I encountered the idea of a “digital garden” Friday and was instantly enthusiastic and spent some time this weekend nerding out about it. Here is the result – the beginning of my digital garden: mitchwagner.com.

A digital garden is a personal website curated by its author, with essays and information about the subject or subjects they’re excited about. Some are wide-ranging and complex and cover a variety of subjects, while others cover a single subject, such as neurology or books,

Here’s a directory of digital gardens. It’s a digital garden of digital gardens!

Digital gardens provide an alternative to chronological streams such as blogs and social media. Streams are great for finding out what’s happening and whats new now. But they’re lousy for organizing information. Also, streams are terrible for longevity. Once stuff gets pushed down off the top of the stream, it disappears. Digital gardens are places where you can organize information and keeping information available over the long term.

Digital gardens can be very simple, just an index page or a Google Doc. Or you can use sophisticated software to create complex, Wikipedia-like documents.

After a while thinking about this idea, I realized that we’re talking here about the old, 90s “personal website.” People back then would create websites devoted to their favorite bands, or hobbies, or just their own lives and interests. Eventually these got swallowed up by Wikipedia, Google and the various social media silos.

Digital gardens are an extension of, and renaming of, personal websites. That doesn’t make the idea less powerful though.

Digital gardens are exciting to me, personally, because they solve a couple of problems that I’ve been noodling about for years. One problem is that I post a lot of stuff to my streams. Some days I post a dozen or two dozen items. Most are ephemeral – links to breaking news articles, some with comments, some without. Wisecracks. Memes. Old ads and photos from the mid-20th Century.

But some of what I post seems like it should be more long-lasting, whether it’s a book review or the journal of our 25th anniversary safari to Africa last year.

A digital garden solves that problem. I can just put up an index page of links to long-lived and notable content, and let that — rather than the blog or my biography — be my home page. I’ll continue with the blog and keep the bio. But the index page will be the main entrance to my site.

Again, this is not a new idea. Gina Trapani has been doing that a few years, and I don’t think she would say her idea is particularly original to her. But it’s still a great idea — and it’s new to me.

The second problem that digital gardens solve for me is that I’ve been noodling about ideas for projects for, well, several years now.
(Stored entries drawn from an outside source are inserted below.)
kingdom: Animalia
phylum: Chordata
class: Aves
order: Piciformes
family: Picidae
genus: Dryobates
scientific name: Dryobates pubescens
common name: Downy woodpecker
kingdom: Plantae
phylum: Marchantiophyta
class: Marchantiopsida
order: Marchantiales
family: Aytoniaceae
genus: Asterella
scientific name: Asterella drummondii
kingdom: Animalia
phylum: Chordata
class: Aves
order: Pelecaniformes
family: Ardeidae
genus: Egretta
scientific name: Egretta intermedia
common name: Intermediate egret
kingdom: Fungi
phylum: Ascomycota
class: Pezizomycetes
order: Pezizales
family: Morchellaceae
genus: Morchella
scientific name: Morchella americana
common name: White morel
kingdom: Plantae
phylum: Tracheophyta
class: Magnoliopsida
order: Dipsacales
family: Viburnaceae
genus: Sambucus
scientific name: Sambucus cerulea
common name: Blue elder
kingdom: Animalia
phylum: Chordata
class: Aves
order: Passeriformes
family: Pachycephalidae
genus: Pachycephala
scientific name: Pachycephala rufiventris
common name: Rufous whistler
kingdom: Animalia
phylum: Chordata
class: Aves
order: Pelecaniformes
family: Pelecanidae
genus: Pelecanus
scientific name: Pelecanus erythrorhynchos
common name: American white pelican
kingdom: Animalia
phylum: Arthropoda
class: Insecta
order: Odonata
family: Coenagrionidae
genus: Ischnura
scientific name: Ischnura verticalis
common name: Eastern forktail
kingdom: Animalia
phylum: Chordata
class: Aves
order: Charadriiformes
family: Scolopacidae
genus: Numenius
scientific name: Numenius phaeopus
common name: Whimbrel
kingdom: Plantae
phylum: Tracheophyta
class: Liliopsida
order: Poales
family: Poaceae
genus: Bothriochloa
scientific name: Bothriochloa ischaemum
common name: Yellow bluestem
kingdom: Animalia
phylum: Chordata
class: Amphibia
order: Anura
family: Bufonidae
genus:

Interviews with people I find interesting, software reviews and how-tos. Occasionally I have even acted on these ideas. But I don’t do it often because I don’t have a permanent home for them.

Resources

My digital garden: mitchwagner.com.

Here’s the article that got me excited, and introduced the idea of “digital gardening” to me: Digital gardens let you cultivate your own little bit of the internet

How the blog broke the web – Amy Hoy provides a brief history of blogs and social media, and discusses why they’re not great ways to organize information.

Hoy says there were only 23 blogs in 1999? Amazing. By late 2001 there seemed like a million of them.

Maggie Appleton: A Brief History & Ethos of the Digital Garden – Apparently the term and idea has been around in various forms for more than 20 years. Not surprising. The internet is a tangled web. Streams and search engines are two great ways to find stuff, but stuff can still be hard to find. That’s not a new problem.

Maggie Appleton’s directory of digital gardeners and digital gardening tools

Maggie’s Digital Garden

Maggie again: A brief overview of digital gardens as a Twitter thread.

A list of artificial brain networked notebook apps – These include a couple of familiar names to me, such as Roam Research and Obsidian. They seem to be a mix of private note-taking apps, Internet publishing tools, and private apps that can also publish to the public web.

This is a take on “digital gardens” that borrows from the philosophy of “zettelkasten.” Put simply, a zettelkasten is a system of note-taking where you write down each idea separately — in its original vision decades ago, you wrote each idea on a slip of paper or index card, though now of course there are digital versions — and then link madly between related notes. Ideas can come from books, articles, thinking, observations, whatever. Zettelkasten advocates say they can come up with fresh insights simply by returning to their zettel and following the links. German sociologist Niklas Luhmann, who invented the idea, credited his zettelkasten as a collaborator on many papers and books.

You don’t have to use dedicated software for a digital garden. Mine is just an index page for my existing blog.

Second Brain – “A curated list of awesome “Public Zettelkastens 🗄️ / Second Brains 🧠 / Digital Gardens 🌱”

Digital Gardens – Another explainer with a couple of examples. The author says:

In basic terms, [a digital garden] is a different format for written content on the web. It’s about moving away from blog posts ordered by dates and categories, into more of an interlinked web of notes.

One of the main ingredients is bi-directional links between those notes, creating a network of notes, similar to Wikipedia.

I would not say that the notes have to be interlinked, Wikipedia-style. Though they can be.

gwern.net – A very nice example of a digital garden covering a broad range of subjects.

Article: My blog is a digital garden, not a blog by Joel Hooks.